UCI team at work on preemptive vaccine for all coronaviruses
Gavin Herbert Eye Institute researchers target known coronaviruses and ones yet to emerge from animal hosts
January 06, 2021
Irvine, Calif. — Several vaccines to combat the SARS-CoV-2 virus that causes COVID-19 have been developed with unprecedented speed. But what if there were a vaccine that would thwart a new coronavirus before it got a chance to begin spreading widely around the world?
A preemptive vaccine for new and known human and animal coronaviruses, including not only COVID-19 and the common cold but also bat and pangolin coronaviruses?
That’s exactly what UC Irvine professor Lbachir BenMohamed, PhD, director of the Laboratory of Cellular and Molecular Immunology at the university’s Gavin Herbert Eye Institute, and his colleagues are developing with a multimillion-dollar grant from the National Institute for Allergy and Infectious Diseases (NIAID), the section of the National Institutes of Health (NIH) that is led by Dr. Anthony Fauci.
Not if, but when
“Over the last 20 years, we’ve had many outbreaks of coronaviruses — in 2003, 2008, 2012, 2015, and 2019,” said BenMohamed, a vaccinologist and immunologist who trained at the Pasteur Institute in Paris. “It’s not a question of if we’ll have another outbreak, but when it will happen.”
The availability of vaccines recently approved by the U.S. Food and Drug Administration for emergency use to protect against COVID-19 are a cause for celebration and give hope for end to the current pandemic. But BenMohamed is thinking long term.
“We need a preemptive coronavirus vaccine in place to thwart future outbreaks,” he said. “When one occurs anywhere in the world, we can ship the vaccine immediately to curtail the global spread of a new virus.”
A pan-coronavirus approach
Current vaccines from the Pfizer, Moderna and AstraZeneca pharmaceutical companies target one spike protein in SARS-CoV-2 to stop the virus from spreading. But the body’s immune system doesn’t only react to the spike protein. Scientists in BenMohamed’s lab examined more than 20 SARS-CoV-2 proteins and found that the immune systems reacts to each one of them in different ways.

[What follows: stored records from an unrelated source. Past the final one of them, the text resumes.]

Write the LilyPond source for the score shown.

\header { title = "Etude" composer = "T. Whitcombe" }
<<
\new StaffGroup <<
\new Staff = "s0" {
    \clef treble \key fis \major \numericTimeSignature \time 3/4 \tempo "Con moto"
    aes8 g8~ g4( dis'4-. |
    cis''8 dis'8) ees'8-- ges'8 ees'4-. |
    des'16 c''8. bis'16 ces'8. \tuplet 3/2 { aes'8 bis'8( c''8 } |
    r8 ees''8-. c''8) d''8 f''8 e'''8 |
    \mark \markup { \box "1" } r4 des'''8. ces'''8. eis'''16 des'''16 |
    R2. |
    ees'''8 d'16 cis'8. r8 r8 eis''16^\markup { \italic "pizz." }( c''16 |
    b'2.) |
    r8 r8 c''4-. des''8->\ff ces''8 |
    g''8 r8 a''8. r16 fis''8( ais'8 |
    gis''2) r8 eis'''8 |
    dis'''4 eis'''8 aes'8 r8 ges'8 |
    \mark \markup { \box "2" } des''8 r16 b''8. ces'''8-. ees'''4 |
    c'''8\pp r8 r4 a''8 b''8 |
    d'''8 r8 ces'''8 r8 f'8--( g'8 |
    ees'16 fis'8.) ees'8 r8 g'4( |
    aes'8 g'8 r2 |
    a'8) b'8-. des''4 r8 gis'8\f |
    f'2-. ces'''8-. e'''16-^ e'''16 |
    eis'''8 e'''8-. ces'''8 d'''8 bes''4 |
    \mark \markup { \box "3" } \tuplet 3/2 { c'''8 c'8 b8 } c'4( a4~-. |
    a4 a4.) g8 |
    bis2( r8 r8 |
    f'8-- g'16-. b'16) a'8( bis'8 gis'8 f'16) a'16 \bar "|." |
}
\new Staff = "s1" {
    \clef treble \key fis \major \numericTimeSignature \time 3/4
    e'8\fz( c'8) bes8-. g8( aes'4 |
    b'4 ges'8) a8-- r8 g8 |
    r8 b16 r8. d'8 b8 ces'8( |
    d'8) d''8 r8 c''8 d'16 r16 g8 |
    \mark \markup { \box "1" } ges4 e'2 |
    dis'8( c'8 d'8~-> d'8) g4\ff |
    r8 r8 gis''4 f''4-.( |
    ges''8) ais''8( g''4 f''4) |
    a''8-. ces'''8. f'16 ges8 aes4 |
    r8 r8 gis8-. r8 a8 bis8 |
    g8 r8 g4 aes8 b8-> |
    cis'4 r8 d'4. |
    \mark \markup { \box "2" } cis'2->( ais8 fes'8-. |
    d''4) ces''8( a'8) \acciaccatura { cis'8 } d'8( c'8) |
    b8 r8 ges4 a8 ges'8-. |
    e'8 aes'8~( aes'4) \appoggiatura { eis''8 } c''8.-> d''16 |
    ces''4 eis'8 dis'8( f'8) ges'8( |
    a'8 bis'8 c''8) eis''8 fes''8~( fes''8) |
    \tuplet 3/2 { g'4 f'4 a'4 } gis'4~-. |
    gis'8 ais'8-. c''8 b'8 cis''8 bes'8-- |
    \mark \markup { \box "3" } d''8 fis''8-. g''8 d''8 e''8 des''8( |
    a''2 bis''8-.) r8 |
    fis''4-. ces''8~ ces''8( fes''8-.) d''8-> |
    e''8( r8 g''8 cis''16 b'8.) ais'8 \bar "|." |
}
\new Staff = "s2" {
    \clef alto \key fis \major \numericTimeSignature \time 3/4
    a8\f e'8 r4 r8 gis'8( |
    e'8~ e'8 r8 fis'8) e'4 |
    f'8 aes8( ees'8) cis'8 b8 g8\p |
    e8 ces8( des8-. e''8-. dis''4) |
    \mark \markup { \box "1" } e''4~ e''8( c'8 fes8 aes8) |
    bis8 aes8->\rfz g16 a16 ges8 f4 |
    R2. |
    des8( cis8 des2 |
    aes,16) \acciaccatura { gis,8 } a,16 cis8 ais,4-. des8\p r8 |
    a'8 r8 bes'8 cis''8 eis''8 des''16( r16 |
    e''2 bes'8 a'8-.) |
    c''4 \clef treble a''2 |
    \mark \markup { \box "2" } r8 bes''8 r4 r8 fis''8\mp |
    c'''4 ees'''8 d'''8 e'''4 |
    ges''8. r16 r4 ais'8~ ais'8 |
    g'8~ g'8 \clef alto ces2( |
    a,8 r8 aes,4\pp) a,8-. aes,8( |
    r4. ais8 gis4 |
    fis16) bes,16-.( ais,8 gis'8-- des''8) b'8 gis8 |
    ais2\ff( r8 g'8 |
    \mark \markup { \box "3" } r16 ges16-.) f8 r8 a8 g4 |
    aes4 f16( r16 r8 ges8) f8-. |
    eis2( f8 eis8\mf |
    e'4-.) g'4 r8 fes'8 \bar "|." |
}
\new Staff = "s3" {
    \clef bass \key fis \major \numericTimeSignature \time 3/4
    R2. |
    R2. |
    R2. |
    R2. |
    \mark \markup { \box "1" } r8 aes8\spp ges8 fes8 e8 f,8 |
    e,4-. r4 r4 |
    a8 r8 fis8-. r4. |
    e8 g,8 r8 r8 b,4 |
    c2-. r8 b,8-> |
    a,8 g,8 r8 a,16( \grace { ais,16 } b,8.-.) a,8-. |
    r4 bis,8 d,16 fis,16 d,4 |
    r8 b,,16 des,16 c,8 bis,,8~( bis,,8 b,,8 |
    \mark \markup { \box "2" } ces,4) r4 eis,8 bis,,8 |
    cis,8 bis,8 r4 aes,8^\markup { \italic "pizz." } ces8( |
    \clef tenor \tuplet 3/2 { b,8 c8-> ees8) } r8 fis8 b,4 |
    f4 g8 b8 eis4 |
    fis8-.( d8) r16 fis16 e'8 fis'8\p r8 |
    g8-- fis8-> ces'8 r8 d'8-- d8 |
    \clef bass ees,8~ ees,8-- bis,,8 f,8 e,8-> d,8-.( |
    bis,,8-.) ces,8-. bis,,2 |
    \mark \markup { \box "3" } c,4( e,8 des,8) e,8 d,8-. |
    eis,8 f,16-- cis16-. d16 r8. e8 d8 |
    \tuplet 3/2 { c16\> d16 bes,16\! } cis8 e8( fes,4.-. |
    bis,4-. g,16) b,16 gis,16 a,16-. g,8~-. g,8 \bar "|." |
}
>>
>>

Using a vaccine approach similar to one used to combat herpes simplex, their pan-coronavirus vaccine focuses on epitopes — parts of viral proteins that evoke immune responses — from SARS-CoV-1, SARS-CoV-2, four of the most typical viruses that produce the common cold, as well as several animal coronaviruses, including those in bats.
Because many of the most diabolical viruses in the past few decades have originated in bats and transferred indirectly to humans, BenMohamed is aiming for a vaccine to protect against bat coronaviruses that have yet to spill over to humans.
Promising early results
“As soon as the Chinese scientists released the genomic sequence of SARS-CoV-2, we jumped on it,” BenMohamed said. “We started identifying the building blocks and did microsurgery on the virus to identify the regions that are being recognized by human T-cells and antibodies.”
Vaccines work in two ways: first by evoking an immune response by antibodies that neutralize the virus, and second by T-cells that clean infected cells if antibodies haven’t done the job. So far, he said results have been promising, showing that laboratory animals have produced T-cells and antibodies in reaction to the many prototype pan-coronavirus vaccine candidates.
Scientists in BenMohamed’s lab began their initial work when the SARS-CoV-2 virus' genomic sequence was released in January 2020, starting with seed money from Gavin Herbert Eye Institute, part of UCI Health. The team then won a $100,000 so-called Fast Grant from Emergent Ventures, a program of the Mercatus Center at George Mason University in Virginia. Their current work is continuing with a $3.7 million NIH grant.
Clinical trials possible by June
BenMohamed expects to begin testing the first pan-coronavirus vaccine in early 2021. Phase 1 clinical trials to evaluate dosage and safety in humans could begin in June.
If the vaccine is successful in providing preemptive protection against all coronaviruses, this multi-epitope method may be a useful approach for a variety of illnesses.
“That could be the flu or any viral respiratory disease,” said BenMohamed.